Art des Eingriffs und Behandlungsziele

Dieses Dokument bestätigt, dass Sie klare, ehrliche und ausführliche Informationen über Ihre Erkrankung und die vorgeschlagene chirurgische Behandlung erhalten haben, einschließlich:

  • Onkologische Exzision des Primärtumors: Resektion der bösartigen zervikoorofazialen Läsion mit klaren (in sano) Sicherheitsabständen.
  • Chirurgische Behandlung von Lymphknotenmetastasen (Halslymphknotendissektion): Methodische, geplante Entfernung der Halslymphknoten zur Beseitigung der metastatischen Ausbreitung und zur Vermeidung eines Rezidivs.
  • Mikrovaskuläre Rekonstruktion mit autologem freiem Lappen: Gewebeentnahme von einer entfernten Stelle (Arm, Oberschenkel, Bein usw.) und Transfer zum Hals/Gesicht mit mikrochirurgischen arteriellen und venösen Anastomosen unter dem Mikroskop, mit dem Ziel, Form, Erscheinungsbild und Funktion der resezierten Strukturen wiederherzustellen.
  • Sicherheitsmaßnahmen für Atemwege und Ernährung: Mögliche Anlage einer vorübergehenden schützenden Tracheotomie sowie einer enteralen Ernährungsvorrichtung (nasogastrale Sonde oder Gastrostomie).

Risiken und mögliche Komplikationen

Trotz äußerster technischer Sorgfalt und mikrochirurgischer Expertise, die dem Kopf-Hals-Bereich gewidmet ist, birgt jede größere onkologische Operation ein inhärentes Risiko:

Allgemeine und lokale Komplikationen:

  • Komprimierendes Halshämatom (ein chirurgischer Notfall), Blutungen, Infektion der Operationsstelle, verzögerte Wundheilung, Speichelfistel durch Aufplatzen der Schleimhautnaht.

Risiken im Zusammenhang mit dem mikrovaskulären Lappen:

  • Venöse oder arterielle Thrombose der Mikroanastomosen, die eine notfallmäßige Nachoperation zur Rettung des Lappens erfordert.
  • Teilweiser oder vollständiger Verlust des Transplantats.
  • Komplikationen an der Entnahmestelle: verzögerte Wundheilung, Hämatom, vorübergehender Sensibilitätsverlust, eine sichtbare Narbe.
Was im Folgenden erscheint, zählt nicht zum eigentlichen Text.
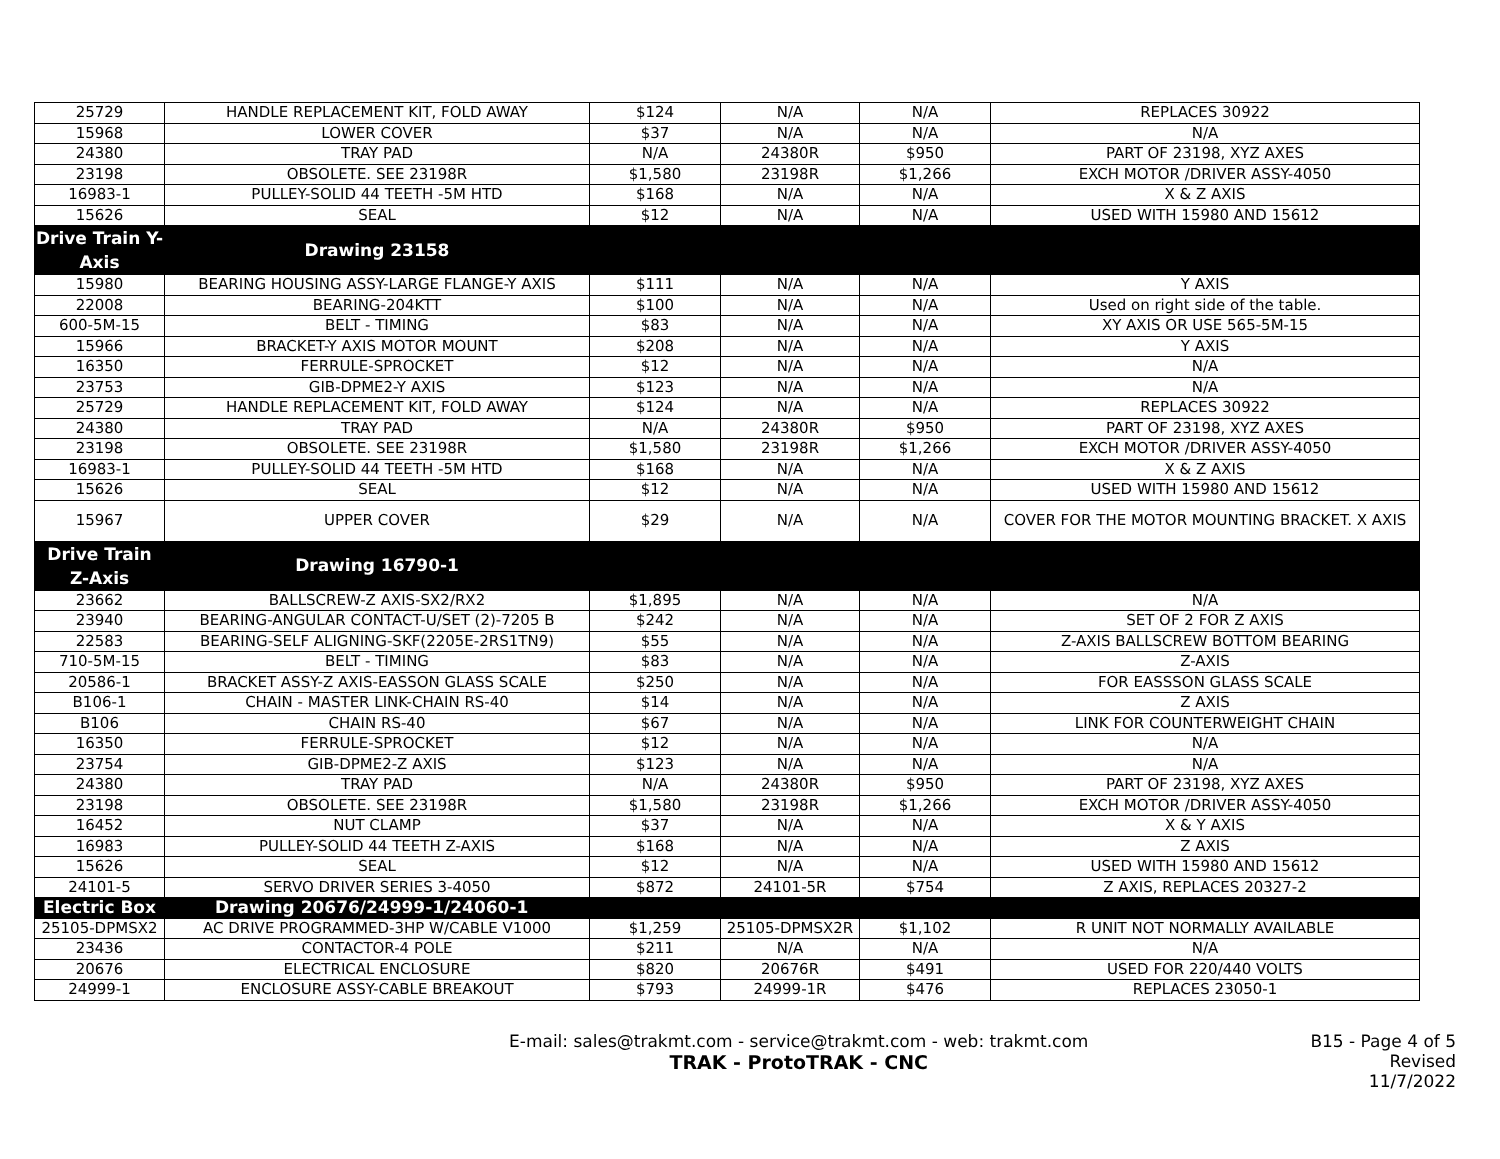| 25729 | HANDLE REPLACEMENT KIT, FOLD AWAY | $124 | N/A | N/A | REPLACES 30922 |
| 15968 | LOWER COVER | $37 | N/A | N/A | N/A |
| 24380 | TRAY PAD | N/A | 24380R | $950 | PART OF 23198, XYZ AXES |
| 23198 | OBSOLETE. SEE 23198R | $1,580 | 23198R | $1,266 | EXCH MOTOR /DRIVER ASSY-4050 |
| 16983-1 | PULLEY-SOLID 44 TEETH -5M HTD | $168 | N/A | N/A | X & Z AXIS |
| 15626 | SEAL | $12 | N/A | N/A | USED WITH 15980 AND 15612 |
| Drive Train Y-Axis | Drawing 23158 | | | | |
| 15980 | BEARING HOUSING ASSY-LARGE FLANGE-Y AXIS | $111 | N/A | N/A | Y AXIS |
| 22008 | BEARING-204KTT | $100 | N/A | N/A | Used on right side of the table. |
| 600-5M-15 | BELT - TIMING | $83 | N/A | N/A | XY AXIS OR USE 565-5M-15 |
| 15966 | BRACKET-Y AXIS MOTOR MOUNT | $208 | N/A | N/A | Y AXIS |
| 16350 | FERRULE-SPROCKET | $12 | N/A | N/A | N/A |
| 23753 | GIB-DPME2-Y AXIS | $123 | N/A | N/A | N/A |
| 25729 | HANDLE REPLACEMENT KIT, FOLD AWAY | $124 | N/A | N/A | REPLACES 30922 |
| 24380 | TRAY PAD | N/A | 24380R | $950 | PART OF 23198, XYZ AXES |
| 23198 | OBSOLETE. SEE 23198R | $1,580 | 23198R | $1,266 | EXCH MOTOR /DRIVER ASSY-4050 |
| 16983-1 | PULLEY-SOLID 44 TEETH -5M HTD | $168 | N/A | N/A | X & Z AXIS |
| 15626 | SEAL | $12 | N/A | N/A | USED WITH 15980 AND 15612 |
| 15967 | UPPER COVER | $29 | N/A | N/A | COVER FOR THE MOTOR MOUNTING BRACKET. X AXIS |
| Drive Train Z-Axis | Drawing 16790-1 | | | | |
| 23662 | BALLSCREW-Z AXIS-SX2/RX2 | $1,895 | N/A | N/A | N/A |
| 23940 | BEARING-ANGULAR CONTACT-U/SET (2)-7205 B | $242 | N/A | N/A | SET OF 2 FOR Z AXIS |
| 22583 | BEARING-SELF ALIGNING-SKF(2205E-2RS1TN9) | $55 | N/A | N/A | Z-AXIS BALLSCREW BOTTOM BEARING |
| 710-5M-15 | BELT - TIMING | $83 | N/A | N/A | Z-AXIS |
| 20586-1 | BRACKET ASSY-Z AXIS-EASSON GLASS SCALE | $250 | N/A | N/A | FOR EASSSON GLASS SCALE |
| B106-1 | CHAIN - MASTER LINK-CHAIN RS-40 | $14 | N/A | N/A | Z AXIS |
| B106 | CHAIN RS-40 | $67 | N/A | N/A | LINK FOR COUNTERWEIGHT CHAIN |
| 16350 | FERRULE-SPROCKET | $12 | N/A | N/A | N/A |
| 23754 | GIB-DPME2-Z AXIS | $123 | N/A | N/A | N/A |
| 24380 | TRAY PAD | N/A | 24380R | $950 | PART OF 23198, XYZ AXES |
| 23198 | OBSOLETE. SEE 23198R | $1,580 | 23198R | $1,266 | EXCH MOTOR /DRIVER ASSY-4050 |
| 16452 | NUT CLAMP | $37 | N/A | N/A | X & Y AXIS |
| 16983 | PULLEY-SOLID 44 TEETH Z-AXIS | $168 | N/A | N/A | Z AXIS |
| 15626 | SEAL | $12 | N/A | N/A | USED WITH 15980 AND 15612 |
| 24101-5 | SERVO DRIVER SERIES 3-4050 | $872 | 24101-5R | $754 | Z AXIS, REPLACES 20327-2 |
| Electric Box | Drawing 20676/24999-1/24060-1 | | | | |
| 25105-DPMSX2 | AC DRIVE PROGRAMMED-3HP W/CABLE V1000 | $1,259 | 25105-DPMSX2R | $1,102 | R UNIT NOT NORMALLY AVAILABLE |
| 23436 | CONTACTOR-4 POLE | $211 | N/A | N/A | N/A |
| 20676 | ELECTRICAL ENCLOSURE | $820 | 20676R | $491 | USED FOR 220/440 VOLTS |
| 24999-1 | ENCLOSURE ASSY-CABLE BREAKOUT | $793 | 24999-1R | $476 | REPLACES 23050-1 |
E-mail: sales@trakmt.com - service@trakmt.com - web: trakmt.com
TRAK - ProtoTRAK - CNC
B15 - Page 4 of 5
Revised 11/7/2022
Risiken im Zusammenhang mit der Halslymphknotendissektion:

  • Verminderte oder verlorene Hautempfindung am Hals, Kinn oder Ohrläppchen.
  • Verletzung oder Schwäche motorischer Nerven: des Nervus accessorius (XI), was zu Schulterschwäche führt; des Ramus marginalis des Gesichtsnervs, was zu Lippenasymmetrie führt; des Nervus hypoglossus (XII), was die Zungenbewegung beeinträchtigt.
  • Lymphaustritt oder eine Halslymphozele.

Risiken und Auswirkungen in Bezug auf Atmung und Ernährung:

  • Tracheotomie: Trachealsekret, peritracheale Blutung, Lungenatelektase, seltene Trachealstenose, eine tief liegende Halsnarbe.
  • Schluckstörungen & Aspiration: Risiko einer Aspirationspneumonie, die ein vorübergehendes Aussetzen der oralen Ernährung erfordern kann.
  • Nasogastrale Sonde / Gastrostomie: Reizung von Nase/Rachen, Verstopfung der Sonde, versehentliche Verlagerung oder Hämatom/Infektion um die Gastrostomiestelle.
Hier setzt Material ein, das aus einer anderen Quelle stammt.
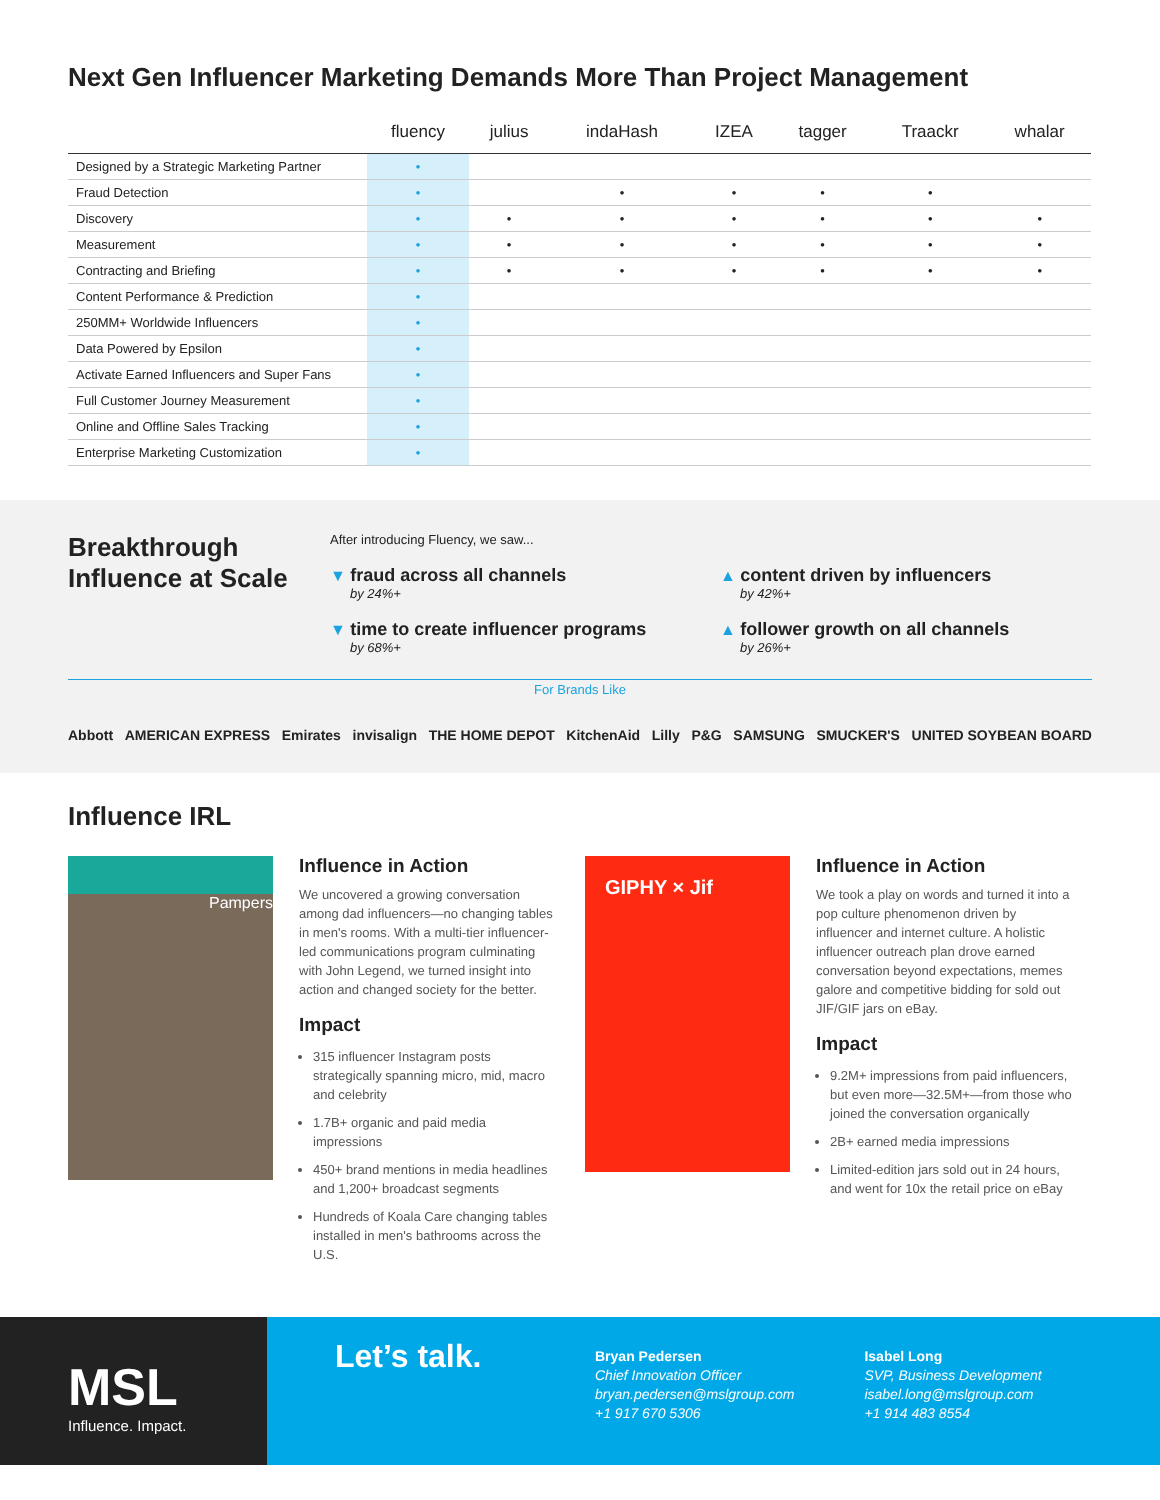Next Gen Influencer Marketing Demands More Than Project Management
| | fluency | julius | indaHash | IZEA | tagger | Traackr | whalar |
| --- | --- | --- | --- | --- | --- | --- | --- |
| Designed by a Strategic Marketing Partner | • | | | | | | |
| Fraud Detection | • | | • | • | • | • | |
| Discovery | • | • | • | • | • | • | • |
| Measurement | • | • | • | • | • | • | • |
| Contracting and Briefing | • | • | • | • | • | • | • |
| Content Performance & Prediction | • | | | | | | |
| 250MM+ Worldwide Influencers | • | | | | | | |
| Data Powered by Epsilon | • | | | | | | |
| Activate Earned Influencers and Super Fans | • | | | | | | |
| Full Customer Journey Measurement | • | | | | | | |
| Online and Offline Sales Tracking | • | | | | | | |
| Enterprise Marketing Customization | • | | | | | | |
Breakthrough Influence at Scale
After introducing Fluency, we saw...
▼ fraud across all channels
by 24%+
▲ content driven by influencers
by 42%+
▼ time to create influencer programs
by 68%+
▲ follower growth on all channels
by 26%+
For Brands Like
Abbott AMERICAN EXPRESS Emirates invisalign THE HOME DEPOT KitchenAid Lilly P&G SAMSUNG SMUCKER'S UNITED SOYBEAN BOARD
Influence IRL
Pampers
Influence in Action
We uncovered a growing conversation among dad influencers—no changing tables in men's rooms. With a multi-tier influencer-led communications program culminating with John Legend, we turned insight into action and changed society for the better.
Impact
315 influencer Instagram posts strategically spanning micro, mid, macro and celebrity
1.7B+ organic and paid media impressions
450+ brand mentions in media headlines and 1,200+ broadcast segments
Hundreds of Koala Care changing tables installed in men's bathrooms across the U.S.
GIPHY × Jif
Influence in Action
We took a play on words and turned it into a pop culture phenomenon driven by influencer and internet culture. A holistic influencer outreach plan drove earned conversation beyond expectations, memes galore and competitive bidding for sold out JIF/GIF jars on eBay.
Impact
9.2M+ impressions from paid influencers, but even more—32.5M+—from those who joined the conversation organically
2B+ earned media impressions
Limited-edition jars sold out in 24 hours, and went for 10x the retail price on eBay
MSL
Influence. Impact.
Let’s talk.
Bryan Pedersen
Chief Innovation Officer
bryan.pedersen@mslgroup.com
+1 917 670 5306
Isabel Long
SVP, Business Development
isabel.long@mslgroup.com
+1 914 483 8554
Pathologische Kontrolle: Falls die pathologische Untersuchung knappe oder befallene Ränder (R1) zeigt, wird ein weiterer chirurgischer Eingriff oder eine adjuvante Behandlung (Strahlentherapie/Chemotherapie) in einer interdisziplinären Tumorkonferenz besprochen.

Erklärung und Einwilligung des Patienten

Dieses Einwilligungsformular wird gemeinsam mit Dr. Yousefpour persönlich vor dem Eingriff geprüft und unterschrieben — es wird hier zu Ihrer Information zur Verfügung gestellt, damit Sie es vorab prüfen können.